**Task directions**. Keyword search on "Overall": report each line of the records that contains it.

**Given entries**.

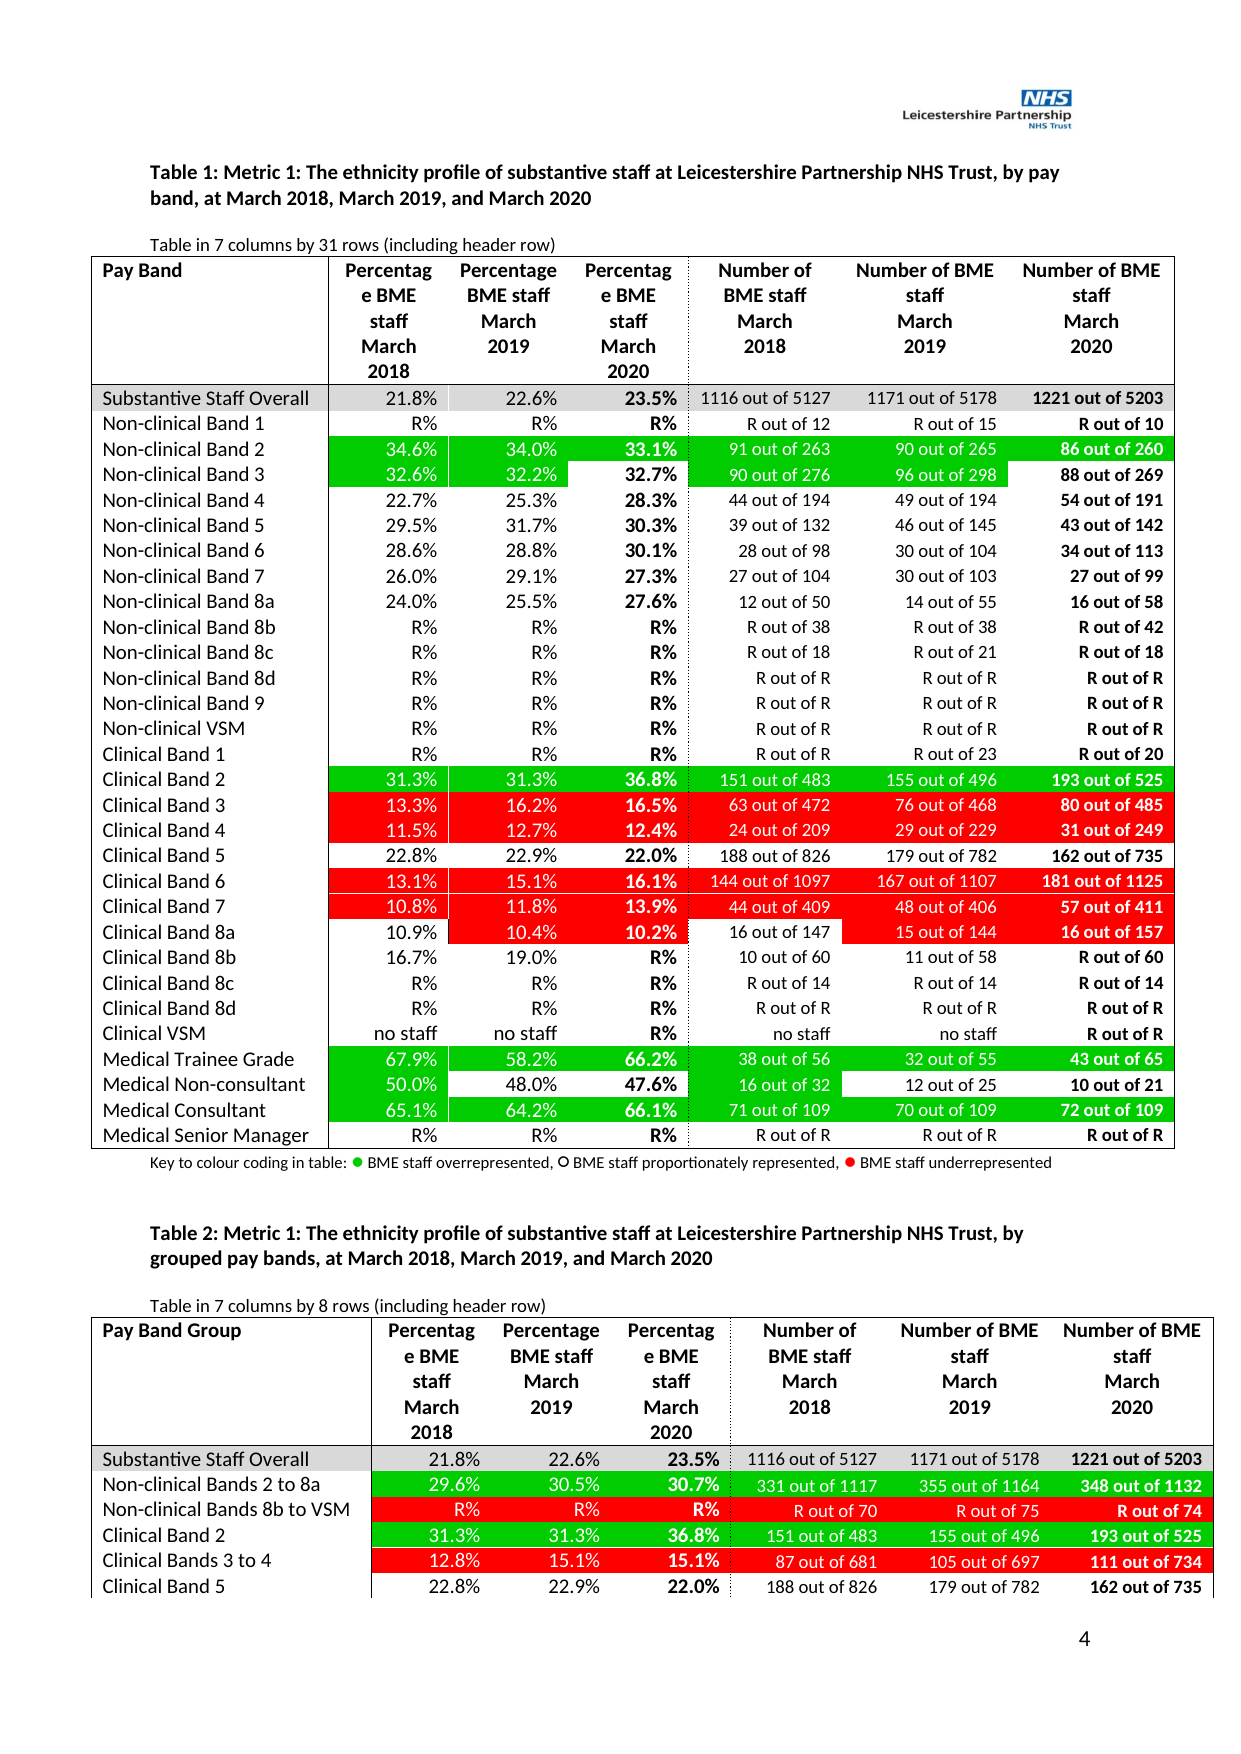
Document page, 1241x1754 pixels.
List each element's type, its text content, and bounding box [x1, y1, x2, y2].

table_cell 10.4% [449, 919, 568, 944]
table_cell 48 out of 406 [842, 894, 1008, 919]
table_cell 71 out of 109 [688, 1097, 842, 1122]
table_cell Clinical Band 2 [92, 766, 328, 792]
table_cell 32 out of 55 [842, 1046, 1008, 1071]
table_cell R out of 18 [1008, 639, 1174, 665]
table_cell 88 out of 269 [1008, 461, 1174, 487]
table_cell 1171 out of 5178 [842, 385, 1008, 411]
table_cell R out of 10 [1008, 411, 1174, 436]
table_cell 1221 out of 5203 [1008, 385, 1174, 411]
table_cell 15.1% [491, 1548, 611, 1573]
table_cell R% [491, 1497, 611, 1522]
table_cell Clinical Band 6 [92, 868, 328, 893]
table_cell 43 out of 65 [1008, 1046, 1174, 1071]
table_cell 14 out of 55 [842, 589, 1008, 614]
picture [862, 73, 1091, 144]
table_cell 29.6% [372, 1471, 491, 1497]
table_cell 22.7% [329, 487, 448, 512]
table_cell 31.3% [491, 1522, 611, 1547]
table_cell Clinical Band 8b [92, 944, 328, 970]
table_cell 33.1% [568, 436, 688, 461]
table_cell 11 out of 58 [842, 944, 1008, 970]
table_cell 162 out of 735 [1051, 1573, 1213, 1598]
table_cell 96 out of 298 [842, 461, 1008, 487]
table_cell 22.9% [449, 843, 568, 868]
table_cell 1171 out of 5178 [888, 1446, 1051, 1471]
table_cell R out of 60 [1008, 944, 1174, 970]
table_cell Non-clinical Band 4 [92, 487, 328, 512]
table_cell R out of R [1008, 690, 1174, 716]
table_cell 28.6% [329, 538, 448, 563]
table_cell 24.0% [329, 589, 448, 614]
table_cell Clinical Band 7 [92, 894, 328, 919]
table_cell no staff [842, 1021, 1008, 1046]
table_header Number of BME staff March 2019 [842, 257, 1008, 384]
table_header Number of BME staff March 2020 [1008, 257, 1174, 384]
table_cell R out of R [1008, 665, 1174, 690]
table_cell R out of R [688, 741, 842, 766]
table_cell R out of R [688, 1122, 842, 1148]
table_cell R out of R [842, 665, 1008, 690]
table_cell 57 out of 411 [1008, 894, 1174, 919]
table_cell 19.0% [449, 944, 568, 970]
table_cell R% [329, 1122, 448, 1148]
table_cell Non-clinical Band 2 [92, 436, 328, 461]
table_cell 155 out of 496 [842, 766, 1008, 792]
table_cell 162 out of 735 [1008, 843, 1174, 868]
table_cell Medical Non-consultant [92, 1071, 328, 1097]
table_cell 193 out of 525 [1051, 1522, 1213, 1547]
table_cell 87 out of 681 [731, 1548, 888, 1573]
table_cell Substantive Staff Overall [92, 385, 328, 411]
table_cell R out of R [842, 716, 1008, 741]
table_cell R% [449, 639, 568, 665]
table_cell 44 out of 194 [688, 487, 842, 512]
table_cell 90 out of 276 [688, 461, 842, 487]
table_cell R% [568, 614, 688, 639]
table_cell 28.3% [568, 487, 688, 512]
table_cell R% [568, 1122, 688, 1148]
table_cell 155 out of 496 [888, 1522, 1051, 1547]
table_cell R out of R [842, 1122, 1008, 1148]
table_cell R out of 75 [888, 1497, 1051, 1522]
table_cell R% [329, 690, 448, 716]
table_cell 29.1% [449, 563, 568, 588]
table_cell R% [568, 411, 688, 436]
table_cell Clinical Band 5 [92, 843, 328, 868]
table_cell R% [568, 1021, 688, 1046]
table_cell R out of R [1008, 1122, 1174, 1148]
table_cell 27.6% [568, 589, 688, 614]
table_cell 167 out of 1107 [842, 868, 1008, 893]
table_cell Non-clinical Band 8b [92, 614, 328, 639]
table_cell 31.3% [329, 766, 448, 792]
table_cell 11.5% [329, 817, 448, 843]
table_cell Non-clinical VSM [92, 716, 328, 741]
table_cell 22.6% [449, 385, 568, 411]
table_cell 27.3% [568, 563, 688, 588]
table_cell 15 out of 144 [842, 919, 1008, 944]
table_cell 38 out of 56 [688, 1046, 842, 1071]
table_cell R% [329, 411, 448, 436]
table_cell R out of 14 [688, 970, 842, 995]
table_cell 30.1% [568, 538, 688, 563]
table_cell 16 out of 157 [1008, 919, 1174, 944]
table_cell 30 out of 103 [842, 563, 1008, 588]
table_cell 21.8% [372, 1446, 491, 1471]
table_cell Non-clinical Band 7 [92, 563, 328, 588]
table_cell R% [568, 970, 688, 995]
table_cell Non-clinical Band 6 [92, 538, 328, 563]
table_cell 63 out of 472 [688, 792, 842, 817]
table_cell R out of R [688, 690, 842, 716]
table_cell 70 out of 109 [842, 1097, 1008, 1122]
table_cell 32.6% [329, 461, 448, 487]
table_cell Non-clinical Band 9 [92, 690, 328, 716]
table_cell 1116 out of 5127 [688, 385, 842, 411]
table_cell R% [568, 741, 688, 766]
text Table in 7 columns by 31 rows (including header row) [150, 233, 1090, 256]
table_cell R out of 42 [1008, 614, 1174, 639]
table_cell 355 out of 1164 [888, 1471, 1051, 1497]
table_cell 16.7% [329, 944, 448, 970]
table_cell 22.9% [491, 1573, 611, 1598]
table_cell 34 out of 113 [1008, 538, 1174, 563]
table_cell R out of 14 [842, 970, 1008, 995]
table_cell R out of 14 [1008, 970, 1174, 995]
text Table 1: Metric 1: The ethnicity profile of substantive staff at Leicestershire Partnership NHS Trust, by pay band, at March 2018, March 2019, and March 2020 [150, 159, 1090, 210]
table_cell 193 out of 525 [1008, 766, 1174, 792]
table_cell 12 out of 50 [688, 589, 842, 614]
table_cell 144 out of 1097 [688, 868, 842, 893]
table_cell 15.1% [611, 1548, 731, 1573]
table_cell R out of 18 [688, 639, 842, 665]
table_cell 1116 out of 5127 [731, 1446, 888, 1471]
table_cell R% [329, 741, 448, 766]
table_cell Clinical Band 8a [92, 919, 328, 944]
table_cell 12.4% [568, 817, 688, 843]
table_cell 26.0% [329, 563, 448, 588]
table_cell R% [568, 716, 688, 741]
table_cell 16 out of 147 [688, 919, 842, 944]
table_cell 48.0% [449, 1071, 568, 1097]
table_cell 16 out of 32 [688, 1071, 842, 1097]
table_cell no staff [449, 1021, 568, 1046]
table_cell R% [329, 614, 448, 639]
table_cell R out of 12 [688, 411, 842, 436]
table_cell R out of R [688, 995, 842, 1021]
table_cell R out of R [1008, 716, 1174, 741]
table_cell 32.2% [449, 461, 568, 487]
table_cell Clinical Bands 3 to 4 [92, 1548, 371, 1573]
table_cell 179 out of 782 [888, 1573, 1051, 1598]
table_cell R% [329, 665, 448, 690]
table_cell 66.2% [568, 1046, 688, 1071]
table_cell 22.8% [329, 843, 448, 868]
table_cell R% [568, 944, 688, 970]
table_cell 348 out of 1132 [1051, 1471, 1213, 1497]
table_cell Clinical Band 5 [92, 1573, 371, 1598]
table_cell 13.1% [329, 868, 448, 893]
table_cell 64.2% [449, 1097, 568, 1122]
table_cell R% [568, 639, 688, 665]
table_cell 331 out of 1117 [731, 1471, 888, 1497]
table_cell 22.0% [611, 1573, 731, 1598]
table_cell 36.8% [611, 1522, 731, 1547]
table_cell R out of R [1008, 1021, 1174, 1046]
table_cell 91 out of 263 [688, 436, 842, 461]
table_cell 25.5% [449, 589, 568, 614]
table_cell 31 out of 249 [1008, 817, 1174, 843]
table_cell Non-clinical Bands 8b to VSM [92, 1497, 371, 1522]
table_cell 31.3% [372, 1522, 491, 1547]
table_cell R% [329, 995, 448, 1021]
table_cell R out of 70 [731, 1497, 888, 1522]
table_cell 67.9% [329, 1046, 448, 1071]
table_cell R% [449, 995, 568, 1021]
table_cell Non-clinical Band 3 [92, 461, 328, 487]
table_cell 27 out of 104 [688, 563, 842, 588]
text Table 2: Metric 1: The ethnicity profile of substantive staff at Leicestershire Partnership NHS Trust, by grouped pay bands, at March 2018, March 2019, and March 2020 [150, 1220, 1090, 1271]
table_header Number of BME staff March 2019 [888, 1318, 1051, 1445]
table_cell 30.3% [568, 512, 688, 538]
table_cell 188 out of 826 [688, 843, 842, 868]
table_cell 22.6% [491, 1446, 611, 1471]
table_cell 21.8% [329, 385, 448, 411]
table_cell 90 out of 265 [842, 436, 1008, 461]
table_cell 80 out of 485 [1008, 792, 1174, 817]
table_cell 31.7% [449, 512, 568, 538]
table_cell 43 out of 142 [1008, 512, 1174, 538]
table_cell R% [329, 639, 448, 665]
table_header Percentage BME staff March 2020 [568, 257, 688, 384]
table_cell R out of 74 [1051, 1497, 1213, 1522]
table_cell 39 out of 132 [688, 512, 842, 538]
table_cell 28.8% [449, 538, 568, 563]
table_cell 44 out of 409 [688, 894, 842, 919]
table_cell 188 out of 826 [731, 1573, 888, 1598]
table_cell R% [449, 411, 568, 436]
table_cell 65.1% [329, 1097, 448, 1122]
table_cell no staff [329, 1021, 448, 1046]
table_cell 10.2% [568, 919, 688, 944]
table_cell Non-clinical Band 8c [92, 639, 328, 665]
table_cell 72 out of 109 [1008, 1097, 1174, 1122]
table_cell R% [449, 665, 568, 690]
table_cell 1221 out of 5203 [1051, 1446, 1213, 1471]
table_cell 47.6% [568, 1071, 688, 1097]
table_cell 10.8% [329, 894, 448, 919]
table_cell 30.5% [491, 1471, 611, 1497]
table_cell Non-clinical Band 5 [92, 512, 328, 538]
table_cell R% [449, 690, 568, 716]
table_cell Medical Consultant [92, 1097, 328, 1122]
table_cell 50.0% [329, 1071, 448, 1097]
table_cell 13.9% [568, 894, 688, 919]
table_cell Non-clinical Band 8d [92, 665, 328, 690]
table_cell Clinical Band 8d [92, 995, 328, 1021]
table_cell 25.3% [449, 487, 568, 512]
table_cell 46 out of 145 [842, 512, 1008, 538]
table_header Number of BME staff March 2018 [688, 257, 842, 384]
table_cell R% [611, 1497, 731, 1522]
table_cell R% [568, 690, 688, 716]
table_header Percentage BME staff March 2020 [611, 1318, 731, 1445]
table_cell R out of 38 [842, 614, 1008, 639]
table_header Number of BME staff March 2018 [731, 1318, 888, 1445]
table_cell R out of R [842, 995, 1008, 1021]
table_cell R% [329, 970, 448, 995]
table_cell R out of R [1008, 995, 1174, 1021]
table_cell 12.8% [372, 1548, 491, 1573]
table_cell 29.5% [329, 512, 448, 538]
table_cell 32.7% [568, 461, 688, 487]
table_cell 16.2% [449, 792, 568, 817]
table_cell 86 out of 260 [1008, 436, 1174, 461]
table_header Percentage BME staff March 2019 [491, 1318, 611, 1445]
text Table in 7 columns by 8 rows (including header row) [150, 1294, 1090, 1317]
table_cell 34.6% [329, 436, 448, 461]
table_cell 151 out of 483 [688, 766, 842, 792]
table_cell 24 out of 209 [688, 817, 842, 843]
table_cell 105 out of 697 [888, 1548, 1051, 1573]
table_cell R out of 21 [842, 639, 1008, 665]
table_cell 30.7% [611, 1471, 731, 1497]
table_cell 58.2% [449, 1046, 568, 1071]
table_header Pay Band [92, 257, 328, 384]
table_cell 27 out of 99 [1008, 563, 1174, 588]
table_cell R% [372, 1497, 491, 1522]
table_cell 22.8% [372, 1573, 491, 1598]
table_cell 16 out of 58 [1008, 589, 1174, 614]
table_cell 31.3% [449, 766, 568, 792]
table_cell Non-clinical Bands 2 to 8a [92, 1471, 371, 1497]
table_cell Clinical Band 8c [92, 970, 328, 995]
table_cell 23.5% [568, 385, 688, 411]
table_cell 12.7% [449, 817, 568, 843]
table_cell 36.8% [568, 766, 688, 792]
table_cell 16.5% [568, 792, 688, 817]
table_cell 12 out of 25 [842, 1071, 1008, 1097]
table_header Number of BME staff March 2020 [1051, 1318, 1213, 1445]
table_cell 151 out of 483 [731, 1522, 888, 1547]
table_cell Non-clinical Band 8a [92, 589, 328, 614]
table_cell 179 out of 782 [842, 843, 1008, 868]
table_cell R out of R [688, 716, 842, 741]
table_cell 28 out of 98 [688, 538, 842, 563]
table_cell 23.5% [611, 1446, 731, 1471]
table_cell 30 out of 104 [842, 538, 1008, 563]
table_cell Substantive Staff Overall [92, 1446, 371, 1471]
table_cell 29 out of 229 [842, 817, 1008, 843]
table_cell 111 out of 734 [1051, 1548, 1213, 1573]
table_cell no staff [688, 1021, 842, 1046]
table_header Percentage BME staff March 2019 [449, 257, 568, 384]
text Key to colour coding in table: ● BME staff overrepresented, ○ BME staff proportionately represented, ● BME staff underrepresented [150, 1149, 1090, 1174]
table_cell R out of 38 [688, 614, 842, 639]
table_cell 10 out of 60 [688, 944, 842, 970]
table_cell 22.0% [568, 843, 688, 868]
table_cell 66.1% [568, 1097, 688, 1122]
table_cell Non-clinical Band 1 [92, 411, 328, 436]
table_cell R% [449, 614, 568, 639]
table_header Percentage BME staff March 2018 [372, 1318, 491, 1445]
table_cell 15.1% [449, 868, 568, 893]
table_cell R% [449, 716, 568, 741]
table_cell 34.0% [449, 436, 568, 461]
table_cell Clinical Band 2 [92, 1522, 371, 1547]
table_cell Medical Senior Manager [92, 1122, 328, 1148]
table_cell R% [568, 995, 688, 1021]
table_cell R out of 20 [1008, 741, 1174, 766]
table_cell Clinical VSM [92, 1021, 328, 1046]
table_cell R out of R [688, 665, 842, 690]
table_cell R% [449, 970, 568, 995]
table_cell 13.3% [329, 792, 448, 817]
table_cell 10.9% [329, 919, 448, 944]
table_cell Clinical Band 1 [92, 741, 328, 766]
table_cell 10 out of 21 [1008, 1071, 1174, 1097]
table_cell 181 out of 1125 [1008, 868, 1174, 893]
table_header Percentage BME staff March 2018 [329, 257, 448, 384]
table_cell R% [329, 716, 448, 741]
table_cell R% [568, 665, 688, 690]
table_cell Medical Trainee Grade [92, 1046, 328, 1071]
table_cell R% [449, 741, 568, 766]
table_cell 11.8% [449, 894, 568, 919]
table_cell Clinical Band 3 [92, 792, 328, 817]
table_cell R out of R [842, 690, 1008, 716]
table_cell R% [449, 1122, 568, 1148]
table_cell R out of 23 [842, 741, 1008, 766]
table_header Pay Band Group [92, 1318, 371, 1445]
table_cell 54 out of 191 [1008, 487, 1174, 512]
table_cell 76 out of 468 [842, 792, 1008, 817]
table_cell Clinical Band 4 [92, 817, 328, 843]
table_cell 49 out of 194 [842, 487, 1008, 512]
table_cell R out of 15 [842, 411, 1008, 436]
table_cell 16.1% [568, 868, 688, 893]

**Final answer**.
table_cell Substantive Staff Overall [92, 385, 328, 411]
table_cell Substantive Staff Overall [92, 1446, 371, 1471]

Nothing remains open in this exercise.